Created 08-16-2018 07:30 AM
I want to know whether Hive syncs the Ranger policies and uses that cache to provide authorization or will it hit Ranger for every request that needs to be authorized
Created 08-16-2018 09:26 AM
All the plugins that use Ranger as an authorization module will cache local policy and use the same for authorization purpose. Below is an excerpt from Apache Ranger overview:
Plugins are lightweight Java programs which embed within processes of each cluster component. For example, the Apache Ranger plugin for Apache Hive is embedded within Hiveserver2. These plugins pull in policies from a central server and store them locally in a file. When a user request comes through the component, these plugins intercept the request and evaluate it against the security policy. Plugins also collect data from the user request and follow a separate thread to send this data back to the audit server. |
Reference: https://hortonworks.com/apache/ranger/#section_2
PS: Please mark the answer if you find it correct 🙂
Created 08-16-2018 09:26 AM
All the plugins that use Ranger as an authorization module will cache local policy and use the same for authorization purpose.

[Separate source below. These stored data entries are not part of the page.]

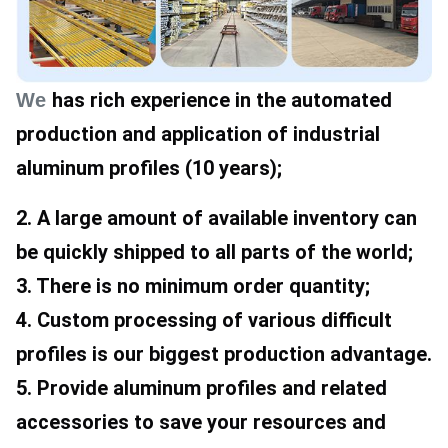
has rich experience in the automated 
We
production and application of industrial 
aluminum profiles (10 years); 
2. A large amount of available inventory can 
be quickly shipped to all parts of the world; 
3. There is no minimum order quantity; 
4. Custom processing of various difficult 
profiles is our biggest production advantage. 
5. Provide aluminum profiles and related 
accessories to save your resources and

Below is an excerpt from Apache Ranger overview:
Plugins are lightweight Java programs which embed within processes of each cluster component. For example, the Apache Ranger plugin for Apache Hive is embedded within Hiveserver2. These plugins pull in policies from a central server and store them locally in a file. When a user request comes through the component, these plugins intercept the request and evaluate it against the security policy. Plugins also collect data from the user request and follow a separate thread to send this data back to the audit server. |
Reference: https://hortonworks.com/apache/ranger/#section_2
PS: Please mark the answer if you find it correct 🙂
Created 08-16-2018 09:58 AM
@Chiran RavaniThank you so much, do you know how the policies are pulled from the Ranger? Is it a thrift communication or something else?

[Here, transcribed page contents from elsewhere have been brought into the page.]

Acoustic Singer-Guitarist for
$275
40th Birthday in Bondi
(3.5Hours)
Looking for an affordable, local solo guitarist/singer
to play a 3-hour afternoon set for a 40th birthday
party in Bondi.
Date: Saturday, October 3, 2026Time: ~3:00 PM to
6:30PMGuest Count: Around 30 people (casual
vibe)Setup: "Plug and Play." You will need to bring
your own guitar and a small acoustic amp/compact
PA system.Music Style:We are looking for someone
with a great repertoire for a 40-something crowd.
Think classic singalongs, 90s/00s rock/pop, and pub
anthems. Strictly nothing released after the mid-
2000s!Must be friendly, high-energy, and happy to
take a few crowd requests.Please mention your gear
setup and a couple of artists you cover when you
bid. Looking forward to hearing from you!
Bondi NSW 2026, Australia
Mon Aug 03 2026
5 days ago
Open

Created 08-16-2018 10:06 AM
It is a REST call to Ranger Admin. Property ranger.plugin.<plugin_name>.policy.rest.url will be used to communicate to Ranger Admin.

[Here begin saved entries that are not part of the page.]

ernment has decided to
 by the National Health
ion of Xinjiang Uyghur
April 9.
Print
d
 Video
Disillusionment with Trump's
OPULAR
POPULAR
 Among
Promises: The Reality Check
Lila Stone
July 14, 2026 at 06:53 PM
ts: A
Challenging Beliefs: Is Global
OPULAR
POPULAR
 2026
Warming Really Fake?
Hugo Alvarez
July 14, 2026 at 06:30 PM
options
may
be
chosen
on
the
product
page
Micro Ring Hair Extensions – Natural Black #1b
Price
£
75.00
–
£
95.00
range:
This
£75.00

eg: ranger.plugin.hive.policy.rest.url for Hive and by default it checks every 30 seconds with Ranger Admin to check if there are any changes with regards to current policy cached, and if so, it downloads the new policy and caches the same.
Default Policy Cache location would be /etc/ranger/<CLUSTER_NAME>_<PLUGIN_COMPONENT_NAME>/policycache on the host where service is runing
eg:- /etc/ranger/hdptest_hive/policycache on Hiveserver2 for my cluster.
Created 08-16-2018 10:18 AM
Thanks Chiran, one last thing, do you know the .java file in hive where there are doing this rest call? This would help me a lot. Im trying to understanding from the starting point of the rest call to the build up of cache and successive hits to cache. Thus it will help me if I can get the class name where this Rest call happens. I checked PrivilegeSynchonizer.java. But not sure whether thats the right place.
Created 08-16-2018 11:23 AM
You're Welcome. I would start with RangerAdminRESTClient.java
Created 08-07-2019 02:36 AM
Hi Chiran,
I could understand the details above. However i have one question- Which user does the call for ranger.plugin.hive.policy.rest.url for the first time and subsequent attempts?
In my case i have ranger installed in separate server and cluster in separate servers. What is the authentication and user involved by rest client for talking to each other?
I found from ranger audits and could see curl entries for "admin" user and no other further attempts to authenticate?